Case study:

International Federation of the Phonographic Industry 

Text-based detection of infringing URLs of songs that belong to specific artists

Challenge

IFPI represents the recording industry worldwide and has the crucial task of protecting copyright infringement online. In order to achieve this objective, IFPI needed to transition a legacy system to a scalable and highly efficient solution capable of ingesting massive amounts of data from automated web crawlers for comparison and analysis against an internal database of artists and tracks.

The customer represents music industry clients and is tasked with enforcing copyright on a large and varied back catalogue. Part of this task entails searching for infringing shares on social media. The objective is to facilitate large scale back-catalogue processing and identifying the exact or best match against a particular piece of repertoire. The existing implementation was slow due to design being inherently throttled in terms of volumes and throughput because of resource constraints associated with the crawling process and the single threaded nature of the legacy Java application.

The Cloudwick Solution

Cloudwick proposed the solution to replace the legacy on-premise data warehouse with Amazon Redshift, a fast, fully managed data warehouse that makes it simple and cost-effective to analyze all your data using standard SQL and your existing Business Intelligence (BI) tools. The solution is supported by AWS Data Pipeline to orchestrate the same transformations which were being done on-prem. The complex ETL processes are migrated to PySpark to use Spark SQL and make minimal changes to the original code. We chose that solution in order to maximize future maintainability, but we also future-proofed the work by choosing PySpark as our toolkit.

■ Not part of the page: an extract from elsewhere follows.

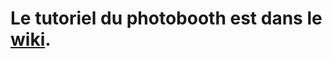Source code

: # Le tutoriel du photobooth est dans le [wiki](https://github.com/aek31/Photobooth/wiki/Pr%C3%A9sentation).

Cloudwick employed the modern CI/CD pipelines to reliably deploy the code. This allowed us to use test cases and verify that the procedures matched the original results and have confidence in the release management process. Cloudwick utilised GitLab as our source code management system, and used its CI/CD capabilities to automatically test and push passing master builds to Amazon S3 for deployment.

We implemented the AWS Data Pipeline which was used to automatically provision Amazon EC2 instances with our latest required configuration, and run the latest deployed version of our PySpark code automatically. Having an automated process significantly reduced Cloudwick’s code-compile-debug cycle and resulted in a more refined end result. Database Migration Service was used to import the data into Amazon S3 from the legacy database. Infrastructure-as-Code allowed us to replicate our test environment precisely into the staging environment so our developers could work with dummy data and ensure that the deploy was reliable.

Finally, AWS CloudWatch along with Amazon Simple Notification Service was used to inform the relevant data owners or responsible parties of successful data loads, or alert them to any problems.

Benefits

  • Improved performance, rapid ingest and ability to de-dupe.
  • Solution capable of processing millions of records daily and enabling fast and accurate identification and detection against batch input data.
  • AWS role-based security provided controlled data access.